- **DOCUMENT SECTION**
I'm wondering what the general thought is on incorporating real world nastiness into game history. For example, does anyone have strong thoughts or feelings about incorporating 9/11 into a world history, in game? Is this a bad idea, at least until it's faded into history (e.g. 20 years)? If I do so, would it affect my sales? Ideas? Comments?

Aidan
Aidan Grey

Crux Live the Abnatural

lumpley

This is one of those "why does it matter what we think?" issues.  Write your game the way you want it.

But no.  Anybody who says we game designers should just categorically avoid mentioning 9-11-01 gets my vote for mayor of Wrongsville.

-Vincent
Registered voter, Wrongsville

Brian Leybourne

So.. you think it would be wrong to mention a tragedy where 3000 people died, but that it's OK to refer to events such as the purge of Jews in Nazi Germany where six MILLION people died?

That's a strange set of priorities you have there.

I think that it's OK to use ANY historical events in a game. Most people are mature enough to handle it. You may get a few people who knew people who died on 9/11 say, who wouldn't read your work because they're offended, but you're probably just as likely to have children or grandchildren of Jewish survivors of Nazi Germany who wouldn't read your work either.

- **WORK ITEM A**
Please answer these questions about the forum thread:
(i) What example length of time does the opening post give for an event to fade into history?
(ii) What town's mayoral vote does Vincent offer to anyone who says game designers should avoid mentioning 9-11-01?
(iii) How many people does Brian Leybourne say died in the tragedy he contrasts with the purge of Jews in Nazi Germany?
The forum thread and the records are separate, unrelated material.

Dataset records
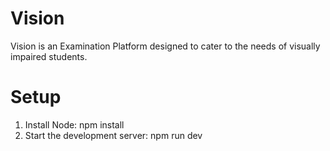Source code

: # Vision

Vision is an Examination Platform designed to cater to the needs of visually impaired students.

# Setup

1. Install Node: npm install
2. Start the development server: npm run dev




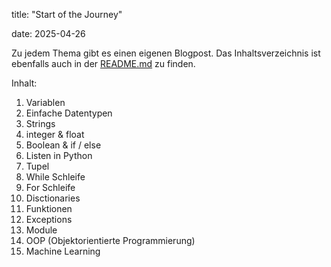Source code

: title: "Start of the Journey"

date: 2025-04-26

Zu jedem Thema gibt es einen eigenen Blogpost. Das Inhaltsverzeichnis ist ebenfalls auch in der [README.md](/README.md) zu finden. 

Inhalt: 

1. Variablen
2. Einfache Datentypen
3. Strings
4. integer & float
5. Boolean & if / else
6. Listen in Python
7. Tupel
8. While Schleife
9. For Schleife
10. Disctionaries
11. Funktionen
12. Exceptions
13. Module
14. OOP (Objektorientierte Programmierung)
15. Machine Learning
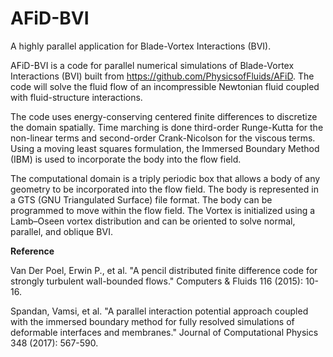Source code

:# AFiD-BVI
A highly parallel application for Blade-Vortex Interactions (BVI). 

AFiD-BVI is a code for parallel numerical simulations of Blade-Vortex Interactions (BVI) built from https://github.com/PhysicsofFluids/AFiD. The code will solve the fluid flow of an incompressible Newtonian fluid coupled with fluid-structure interactions.

The code uses energy-conserving centered finite differences to discretize the domain spatially. Time marching is done third-order Runge-Kutta for the non-linear terms and second-order Crank-Nicolson for the viscous terms. Using a moving least squares formulation, the Immersed Boundary Method (IBM) is used to incorporate the body into the flow field.

The computational domain is a triply periodic box that allows a body of any geometry to be incorporated into the flow field. The body is represented in a GTS (GNU Triangulated Surface) file format. The body can be programmed to move within the flow field. The Vortex is initialized using a Lamb–Oseen vortex distribution and can be oriented to solve normal, parallel, and oblique BVI. 

**Reference**

Van Der Poel, Erwin P., et al. "A pencil distributed finite difference code for strongly turbulent wall-bounded flows." Computers & Fluids 116 (2015): 10-16.

Spandan, Vamsi, et al. "A parallel interaction potential approach coupled with the immersed boundary method for fully resolved simulations of deformable interfaces and membranes." Journal of Computational Physics 348 (2017): 567-590.

 



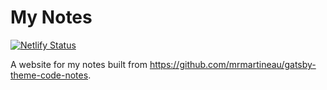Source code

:# My Notes
[![Netlify Status](https://api.netlify.com/api/v1/badges/4cdc2b7e-026c-4060-8277-aba22dabc675/deploy-status)](https://app.netlify.com/sites/loving-swirles-11661b/deploys)

A website for my notes built from https://github.com/mrmartineau/gatsby-theme-code-notes.
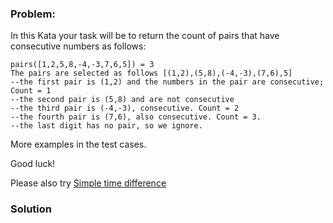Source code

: ### Problem:
<p>In this Kata your task will be to return the count of pairs that have consecutive numbers as follows:</p>
<pre><code class="language-Haskell"><span class="hljs-title">pairs</span>([<span class="hljs-number">1</span>,<span class="hljs-number">2</span>,<span class="hljs-number">5</span>,<span class="hljs-number">8</span>,<span class="hljs-number">-4</span>,<span class="hljs-number">-3</span>,<span class="hljs-number">7</span>,<span class="hljs-number">6</span>,<span class="hljs-number">5</span>]) = <span class="hljs-number">3</span>
<span class="hljs-type">The</span> pairs are selected <span class="hljs-keyword">as</span> follows [(<span class="hljs-number">1</span>,<span class="hljs-number">2</span>),(<span class="hljs-number">5</span>,<span class="hljs-number">8</span>),(<span class="hljs-number">-4</span>,<span class="hljs-number">-3</span>),(<span class="hljs-number">7</span>,<span class="hljs-number">6</span>),<span class="hljs-number">5</span>]
<span class="hljs-comment">--the first pair is (1,2) and the numbers in the pair are consecutive; Count = 1</span>
<span class="hljs-comment">--the second pair is (5,8) and are not consecutive</span>
<span class="hljs-comment">--the third pair is (-4,-3), consecutive. Count = 2</span>
<span class="hljs-comment">--the fourth pair is (7,6), also consecutive. Count = 3. </span>
<span class="hljs-comment">--the last digit has no pair, so we ignore.</span></code></pre>
<p>More examples in the test cases. </p>
<p>Good luck!</p>
<p>Please also try <a href="https://www.codewars.com/kata/5b76a34ff71e5de9db0000f2" target="_blank">Simple time difference</a></p>

### Solution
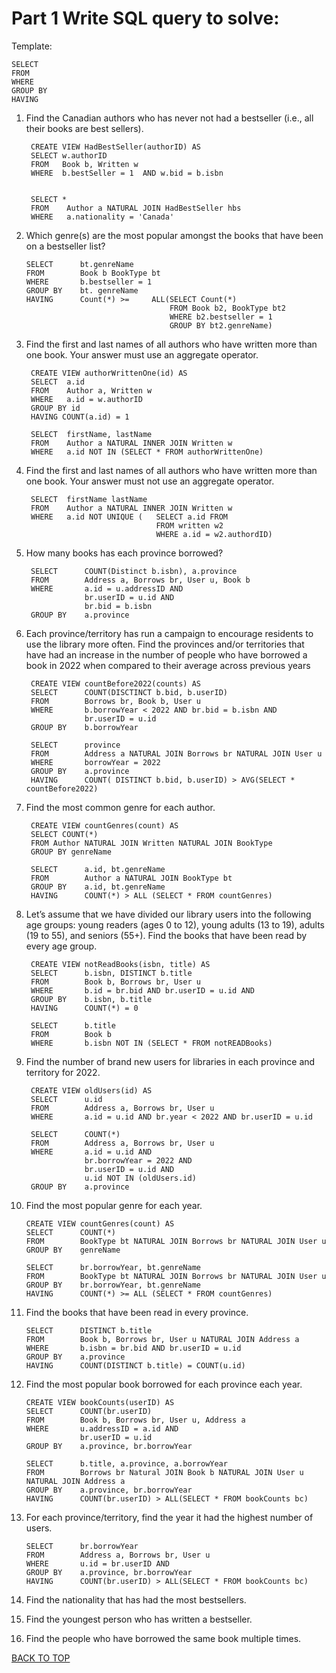 # Part 1 Write SQL query to solve:

Template:
    
    SELECT
    FROM
    WHERE
    GROUP BY
    HAVING 

1. Find the Canadian authors who has never not had a bestseller (i.e., all their books are
best sellers).

    
        CREATE VIEW HadBestSeller(authorID) AS
        SELECT w.authorID
        FROM   Book b, Written w
        WHERE  b.bestSeller = 1  AND w.bid = b.isbn

        
        SELECT *
        FROM    Author a NATURAL JOIN HadBestSeller hbs
        WHERE   a.nationality = 'Canada'


2.  Which genre(s) are the most popular amongst the books that have been on a bestseller
list?
    
        SELECT      bt.genreName
        FROM        Book b BookType bt 
        WHERE       b.bestseller = 1
        GROUP BY    bt. genreName
        HAVING      Count(*) >=     ALL(SELECT Count(*)    
                                        FROM Book b2, BookType bt2
                                        WHERE b2.bestseller = 1
                                        GROUP BY bt2.genreName)



3. Find the first and last names of all authors who have written more than one book. Your
answer must use an aggregate operator.

        CREATE VIEW authorWrittenOne(id) AS
        SELECT  a.id
        FROM    Author a, Written w
        WHERE   a.id = w.authorID
        GROUP BY id
        HAVING COUNT(a.id) = 1
        
        SELECT  firstName, lastName
        FROM    Author a NATURAL INNER JOIN Written w
        WHERE   a.id NOT IN (SELECT * FROM authorWrittenOne)

4. Find the first and last names of all authors who have written more than one book. Your
answer must not use an aggregate operator.

        SELECT  firstName lastName
        FROM    Author a NATURAL INNER JOIN Written w
        WHERE   a.id NOT UNIQUE (   SELECT a.id FROM
                                    FROM written w2
                                    WHERE a.id = w2.authordID)


5. How many books has each province borrowed? 

        SELECT      COUNT(Distinct b.isbn), a.province
        FROM        Address a, Borrows br, User u, Book b
        WHERE       a.id = u.addressID AND 
                    br.userID = u.id AND 
                    br.bid = b.isbn
        GROUP BY    a.province

6. Each province/territory has run a campaign to encourage residents to use the library
more often. Find the provinces and/or territories that have had an increase in the
number of people who have borrowed a book in 2022 when compared to their average
across previous years

        CREATE VIEW countBefore2022(counts) AS
        SELECT      COUNT(DISCTINCT b.bid, b.userID)
        FROM        Borrows br, Book b, User u
        WHERE       b.borrowYear < 2022 AND br.bid = b.isbn AND
                    br.userID = u.id
        GROUP BY    b.borrowYear

        SELECT      province
        FROM        Address a NATURAL JOIN Borrows br NATURAL JOIN User u
        WHERE       borrowYear = 2022
        GROUP BY    a.province
        HAVING      COUNT( DISTINCT b.bid, b.userID) > AVG(SELECT * countBefore2022)


7. Find the most common genre for each author.

        CREATE VIEW countGenres(count) AS
        SELECT COUNT(*)
        FROM Author NATURAL JOIN Written NATURAL JOIN BookType
        GROUP BY genreName

        SELECT      a.id, bt.genreName
        FROM        Author a NATURAL JOIN BookType bt
        GROUP BY    a.id, bt.genreName
        HAVING      COUNT(*) > ALL (SELECT * FROM countGenres)




8. Let’s assume that we have divided our library users into the following age groups: young
readers (ages 0 to 12), young adults (13 to 19), adults (19 to 55), and seniors (55+).
Find the books that have been read by every age group.

        CREATE VIEW notReadBooks(isbn, title) AS
        SELECT      b.isbn, DISTINCT b.title
        FROM        Book b, Borrows br, User u  
        WHERE       b.id = br.bid AND br.userID = u.id AND
        GROUP BY    b.isbn, b.title
        HAVING      COUNT(*) = 0

        SELECT      b.title
        FROM        Book b
        WHERE       b.isbn NOT IN (SELECT * FROM notREADBooks)

9. Find the number of brand new users for libraries in each province and territory for 2022.

        CREATE VIEW oldUsers(id) AS
        SELECT      u.id
        FROM        Address a, Borrows br, User u
        WHERE       a.id = u.id AND br.year < 2022 AND br.userID = u.id

        SELECT      COUNT(*)
        FROM        Address a, Borrows br, User u
        WHERE       a.id = u.id AND 
                    br.borrowYear = 2022 AND 
                    br.userID = u.id AND 
                    u.id NOT IN (oldUsers.id)
        GROUP BY    a.province


10. Find the most popular genre for each year.

        CREATE VIEW countGenres(count) AS
        SELECT      COUNT(*)
        FROM        BookType bt NATURAL JOIN Borrows br NATURAL JOIN User u
        GROUP BY    genreName

        SELECT      br.borrowYear, bt.genreName
        FROM        BookType bt NATURAL JOIN Borrows br NATURAL JOIN User u
        GROUP BY    br.borrowYear, bt.genreName
        HAVING      COUNT(*) >= ALL (SELECT * FROM countGenres)


11. Find the books that have been read in every province.

        SELECT      DISTINCT b.title
        FROM        Book b, Borrows br, User u NATURAL JOIN Address a
        WHERE       b.isbn = br.bid AND br.userID = u.id
        GROUP BY    a.province
        HAVING      COUNT(DISTINCT b.title) = COUNT(u.id)
    

12. Find the most popular book borrowed for each province each year.

        CREATE VIEW bookCounts(userID) AS
        SELECT      COUNT(br.userID)
        FROM        Book b, Borrows br, User u, Address a
        WHERE       u.addressID = a.id AND 
                    br.userID = u.id 
        GROUP BY    a.province, br.borrowYear

        SELECT      b.title, a.province, a.borrowYear
        FROM        Borrows br Natural JOIN Book b NATURAL JOIN User u NATURAL JOIN Address a
        GROUP BY    a.province, br.borrowYear
        HAVING      COUNT(br.userID) > ALL(SELECT * FROM bookCounts bc)


13. For each province/territory, find the year it had the highest number of users.

        SELECT      br.borrowYear
        FROM        Address a, Borrows br, User u
        WHERE       u.id = br.userID AND
        GROUP BY    a.province, br.borrowYear
        HAVING      COUNT(br.userID) > ALL(SELECT * FROM bookCounts bc)


14. Find the nationality that has had the most bestsellers.

15. Find the youngest person who has written a bestseller.

16. Find the people who have borrowed the same book multiple times.

[BACK TO TOP](#part-1-write-sql-query-to-solve)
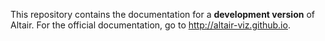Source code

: This repository contains the documentation for a **development version** of Altair. For the official documentation, go to http://altair-viz.github.io.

- **WORK ITEM B**
In the records, swap "Canadian" for "American" in the lines between the one holding "1. Find the Canadian" and the one holding "w.bid = b.isbn", inclusive. Return only those lines.

- **WRITTEN ANSWER A**
(i) 20 years
(ii) Wrongsville
(iii) 3000

- **WRITTEN ANSWER B**
1. Find the American authors who has never not had a bestseller (i.e., all their books are
best sellers).

    
        CREATE VIEW HadBestSeller(authorID) AS
        SELECT w.authorID
        FROM   Book b, Written w
        WHERE  b.bestSeller = 1  AND w.bid = b.isbn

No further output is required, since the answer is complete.